HB & NM: While in Istanbul the urban roots of the Gezi Park uprisings were more highlighted, those of the Arab uprisings are less evident–even though in Egypt, for instance, the housing crisis and the impossibility of young adults to secure housing to start families have been rampant problems. How would you characterize the difference in locating the urban crisis in these two uprisings?
Well, I am not an expert on Istanbul or on Cairo, so I have to say it is very embarrassing being the world’s expert on things I know nothing about. Having said that, I was in Istanbul just before the uprising and, of course, I knew enough about Istanbul to see that it was undergoing an astonishing process of urban redevelopment. There were construction cranes everywhere! The Turkish economy is the second-fastest growing economy in the world, and construction and urbanization, of course, play a part in how it grows. But, this is a bubble and, in the course of a bubble, people get displaced. I became very unpopular because I went on the radio there, and told them it reminded me of Madrid in 2005 before the crash. There were a lot of struggles against displacement going on in Istanbul. I was very fortunate to have some colleagues there who took me to various parts of the city, showing me where the gentrification and the evictions were happening.
It seemed to me that, in this situation, the urban-social movements were clearly distressed. There was a lot of agitation against these mega-projects, which the government had designed for the city. When they announced the plans for the square, I was not surprised at all that there was some sort of reaction to it. But, as far as I could tell, the reaction did not possess the same kind of center as in Egypt and in North Africa generally. In North Africa, the background to many of the struggles had been recurring food riots that have taken place over the last fifteen to twenty years. The high cost of food has been a serious question, but the populations also see massive increases in inequality emerging around them; there is clearly a great deal of corruption.
My first thought when the Arab uprisings occurred in Cairo was how similar it was to Paris during the French Revolution of 1848. Paris 1848 and Cairo now have interesting parallels. In Paris in 1848, the people decided to get rid of the king, Louis Philippe. They got rid of the king, but that was the easy part. These were called the February Days of the 1848. The equivalent would the 25 January (2011) uprisings in Egypt, which ended with the overthrow of Mubarak. In Paris, a few months later, during the June Days of 1848, facing workers’ rebellion, order was restored by a military apparatus, and the rebellion was crushed. In the Parisian case, this knowledge of how to handle people was brought back to France from Algeria, which was a French colony. The military apparatus treated the people on the boulevards as colonial subjects and shot them down. That was the end of that uprising. What happened after 30 June 2013, on 3 July in Egypt, bore an uncanny resemblance to the June Days, with repression imposed by the military. In Cairo, however, it was not a socialist revolution; it was more of a bourgeois republican revolution with the aim of getting rid of corruption and inequality, trying to create a more democratic society. I am not sure how useful the parallel is, how far I could push it.

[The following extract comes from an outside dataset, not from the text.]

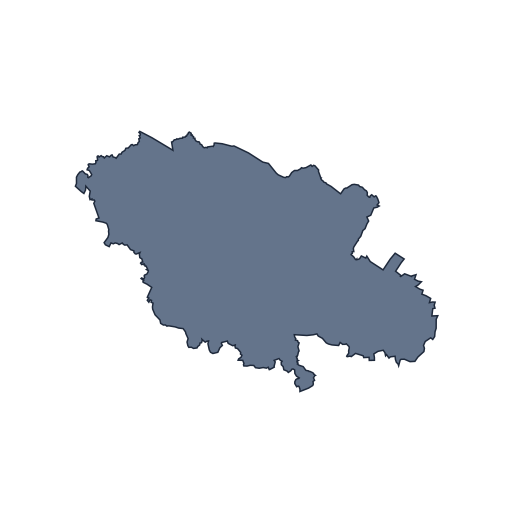 outline of Zona Bananera, Magdalena, Colombia, rotated 120°
{"feature_id": "7082276B35550035706451", "entity_name": "Zona Bananera", "entity_type": "district", "adm_level": 2, "iso_a3": "COL", "parent_name": "Colombia", "parent_adm1": "Magdalena", "projection": "mercator", "projection_center": [-74.184, 10.797], "detail": "fine", "context": "isolated", "style": "filled", "palette": "slate", "viewbox_px": 512, "rotation_deg": 120, "n_neighbors": 0, "source": "geoboundaries", "source_scale": "gbopen_adm2", "svg_char_len": 6130}
<svg xmlns="http://www.w3.org/2000/svg" viewBox="0 0 512 512"><g transform="rotate(120 256 256)"><path d="M151.1,174.3L151.2,176.6L148.3,176.2L145.8,179.0L144.0,181.8L144.1,182.5L145.7,183.3L145.1,186.4L146.7,187.1L148.3,186.8L148.5,187.6L147.9,190.0L145.4,191.3L144.4,192.9L144.3,195.3L143.3,198.2L144.0,201.0L143.3,202.7L144.8,206.7L146.2,208.5L151.7,211.3L152.3,212.3L153.8,213.3L159.8,213.8L159.8,214.4L158.2,225.7L158.3,230.8L157.7,231.9L158.1,234.3L157.4,235.8L157.4,237.0L156.6,238.6L155.8,238.5L155.9,239.0L151.5,244.2L150.2,244.8L148.4,250.1L148.7,251.5L150.4,252.2L149.7,254.0L154.5,256.9L156.4,259.1L156.8,260.8L158.2,261.0L161.2,262.8L162.7,265.4L163.3,265.7L165.9,266.8L170.1,267.0L171.4,267.6L172.0,269.1L173.3,269.6L174.0,271.3L174.6,277.3L174.1,279.9L169.6,291.5L171.3,297.1L170.5,314.0L171.7,330.1L173.0,331.7L175.7,341.5L178.6,348.0L179.2,348.6L180.9,347.8L182.6,347.8L182.7,348.6L185.7,352.4L186.7,352.4L186.9,353.6L188.2,355.0L187.9,356.9L186.8,358.7L187.0,360.5L186.2,361.2L185.6,362.5L186.3,363.7L186.4,365.5L185.5,367.3L184.6,367.7L185.1,369.2L183.8,369.8L183.8,371.4L183.1,371.7L183.7,372.7L182.1,373.5L182.0,375.7L182.9,376.2L183.9,375.7L184.8,376.3L187.0,376.1L187.5,376.9L188.5,376.8L189.8,378.9L190.7,378.5L192.2,380.8L193.9,382.0L194.0,383.1L195.2,383.5L196.3,384.9L198.5,385.2L199.5,386.1L206.0,380.8L205.6,405.2L206.2,419.0L207.5,419.2L208.0,417.2L209.2,416.7L210.1,417.4L211.6,415.3L213.1,416.1L215.2,414.3L216.7,414.8L218.8,414.4L220.2,416.3L221.6,417.1L221.3,418.8L222.0,419.7L226.3,420.6L227.8,422.6L230.1,422.3L233.1,423.9L235.2,423.8L236.1,425.4L241.3,426.0L241.1,427.1L241.7,429.3L240.4,431.2L241.1,431.8L243.4,432.4L243.8,435.4L247.0,436.4L246.3,437.7L246.8,438.8L246.5,440.3L248.8,441.4L248.2,442.5L248.7,443.2L249.6,443.2L251.9,441.2L252.5,441.1L253.6,442.4L255.0,441.4L256.4,441.2L258.3,443.6L259.4,446.2L260.2,447.0L260.9,447.0L262.2,445.1L264.2,445.7L265.8,445.4L265.3,443.1L267.5,439.1L268.8,438.8L272.0,440.3L272.0,441.0L270.4,441.8L269.7,442.8L270.2,445.0L269.1,448.6L269.2,449.1L270.7,449.8L271.3,450.5L274.6,451.0L277.5,450.9L283.0,447.7L285.9,447.3L287.6,439.4L287.9,436.3L284.1,436.6L280.6,438.3L282.7,432.0L287.7,430.2L290.2,427.9L289.1,426.9L289.5,426.9L289.5,426.1L288.4,424.0L289.1,423.0L291.5,422.8L301.6,411.0L303.9,412.9L305.5,412.3L303.2,405.6L302.5,402.1L303.0,400.6L306.7,396.7L308.3,396.1L310.7,394.3L314.0,393.5L320.4,394.2L321.6,392.0L321.3,387.8L317.2,388.1L316.8,385.7L315.1,384.5L314.4,382.2L314.6,380.3L311.6,378.3L312.2,376.8L312.2,375.1L310.8,373.2L313.2,367.9L312.6,364.3L313.9,363.5L314.5,361.6L314.2,360.7L311.0,358.2L312.7,358.0L315.5,355.8L315.6,353.4L317.8,351.1L318.8,352.2L319.9,352.4L320.6,350.7L318.8,349.0L319.7,348.4L319.4,347.7L320.2,347.0L319.7,346.1L321.6,343.3L322.5,344.0L322.5,342.0L323.7,341.5L326.2,341.5L328.3,343.0L329.2,342.9L330.1,341.8L331.9,341.6L332.2,344.1L333.0,344.3L333.4,341.0L334.5,341.2L335.2,340.6L334.9,336.4L335.3,330.6L346.1,329.5L346.0,327.8L348.7,328.0L349.6,325.7L346.9,325.9L346.7,324.3L348.5,323.7L348.3,321.6L351.9,320.2L353.7,318.9L357.4,314.0L359.4,307.2L362.0,304.9L362.1,301.7L361.0,300.0L361.3,298.0L360.6,297.5L359.9,296.1L357.8,290.5L357.1,287.0L355.3,282.8L357.0,279.1L358.3,277.9L361.5,273.5L365.0,272.7L367.7,270.2L368.7,268.5L367.3,266.3L367.3,263.9L365.1,261.1L363.5,261.2L361.2,260.3L359.4,261.0L358.3,259.8L356.0,260.4L355.2,261.1L356.0,257.3L355.8,256.6L354.7,256.3L353.3,254.6L356.1,253.7L360.7,249.5L362.1,247.3L362.0,244.6L358.5,240.9L353.5,241.4L350.3,240.4L348.9,242.4L348.1,242.5L344.0,238.3L345.6,236.4L345.3,231.2L343.4,229.5L344.8,229.0L346.0,227.8L345.4,226.0L345.6,225.1L347.1,221.1L348.7,220.4L348.9,218.6L351.1,218.3L353.8,219.6L355.2,219.4L353.0,215.3L355.1,212.7L356.4,212.5L357.3,211.6L355.8,208.7L353.5,206.3L351.9,203.2L353.0,200.6L351.6,197.1L349.0,194.0L347.9,190.9L346.2,189.8L347.8,187.7L347.4,187.3L343.1,184.6L342.4,185.2L338.1,186.4L337.3,188.1L333.3,184.8L334.2,182.8L334.1,180.8L335.7,180.9L337.5,179.7L338.2,177.2L340.6,175.0L340.1,171.6L340.7,169.8L338.0,168.5L335.9,168.2L335.3,167.3L335.3,165.6L338.3,163.6L339.8,160.9L340.0,157.6L340.8,157.8L341.8,159.0L343.1,159.7L345.5,159.5L347.1,158.6L348.9,155.4L347.6,154.5L347.5,153.5L349.3,151.4L351.4,150.2L344.1,144.4L339.8,142.1L338.3,142.3L336.1,143.9L334.4,143.1L332.8,145.3L330.2,145.3L329.7,144.9L329.5,146.9L329.0,147.2L328.7,148.4L329.0,151.7L329.5,152.3L329.2,153.0L330.1,155.6L328.2,159.8L329.1,164.2L328.9,166.1L327.7,166.0L327.7,166.9L327.0,167.7L325.3,167.0L325.6,168.3L324.4,168.8L323.9,170.0L322.8,170.0L322.8,170.7L321.3,170.2L317.8,171.3L316.7,171.2L313.6,174.4L309.7,175.2L309.5,176.7L308.5,177.7L309.1,179.8L307.7,180.2L306.8,182.0L305.0,183.5L299.4,172.2L295.5,166.9L293.0,164.3L294.2,162.1L294.1,157.3L296.1,151.8L296.0,149.3L295.0,145.7L292.2,139.7L288.8,139.9L289.2,136.8L287.9,134.6L286.9,133.9L287.9,130.2L288.9,129.3L292.0,128.3L293.7,127.1L296.7,127.4L297.5,127.3L297.6,126.7L295.7,124.5L295.5,123.2L290.6,121.1L288.8,113.3L290.1,111.9L287.2,107.4L289.8,105.7L287.1,101.3L284.7,102.7L281.9,105.0L277.6,102.7L274.0,98.7L275.2,96.1L277.6,93.9L276.1,93.7L277.9,89.8L276.1,89.2L273.3,85.4L275.9,83.5L277.8,81.4L278.6,78.8L279.7,77.6L274.1,79.1L273.0,78.8L271.2,75.9L270.5,69.8L267.8,65.7L262.6,65.3L254.8,62.8L251.7,64.0L249.7,66.2L245.4,66.7L239.5,63.8L239.9,61.2L236.4,61.0L232.0,63.1L228.6,63.8L220.7,68.3L216.8,68.7L220.0,73.7L213.2,76.6L211.7,74.9L209.5,77.1L206.4,77.8L207.6,80.2L209.7,82.5L205.4,83.5L205.4,88.9L206.1,93.3L202.1,94.2L202.8,97.6L202.7,102.6L200.0,101.1L195.6,99.9L196.7,103.1L196.9,107.1L192.2,108.1L195.3,111.1L195.9,111.0L197.1,118.4L201.4,120.4L201.4,120.8L200.4,120.8L199.4,127.5L189.2,126.9L184.5,126.2L184.0,136.9L191.5,138.2L204.5,139.0L203.7,154.3L200.7,160.0L202.9,159.9L203.3,164.8L206.4,164.9L207.5,165.5L208.7,166.8L208.2,167.2L209.0,167.3L209.3,168.0L207.8,171.2L207.3,174.3L206.5,174.4L205.5,173.9L204.2,174.8L203.3,173.5L200.9,175.4L199.4,175.8L192.5,175.5L191.4,175.1L190.2,175.8L186.6,175.1L180.5,176.2L177.8,175.2L172.7,176.0L169.4,175.9L166.8,179.5L163.3,177.0L155.5,178.0L153.1,175.4L151.1,174.3Z" fill="#64748b" stroke="#1e293b" stroke-width="1.5"/></g></svg>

There was also a clear alliance of forces, which emerged in Cairo, and this might have some parallels with Istanbul. Workers’ movements turned out in Cairo–they had also been agitating for some time. So, there was a workers’ movement which joined in, there was the obvious discontented youth movement, and there was the city population who was discontented with inequality, high food prices, and corruption. But, the alliance in Cairo was quite disparate, and I think the same thing applied to Istanbul. For instance, in Istanbul, soccer fans of the working class club [Beşiktaş] joined in. They were chanting sexist slogans, which the feminists objected to. They told them they should change their slogans, and they actually did. So, in both cases, there was a disparate alliance with the focus of discontent on a regime that operates in a very autocratic way, and will not stand for any kind of consultation. I would not say that either of these were socialist revolutions. They are urban uprisings around discontent.
Within Istanbul–and this is a classic case where the parallel with Paris is significant–the Turkish central government does not like Istanbul. Istanbul is the center of opposition, as are the other major urban centers. So, while the government itself is not really anti-urban because they favor this sort of urban developmentalism, they are certainly not in favor of the populations who predominate in those areas.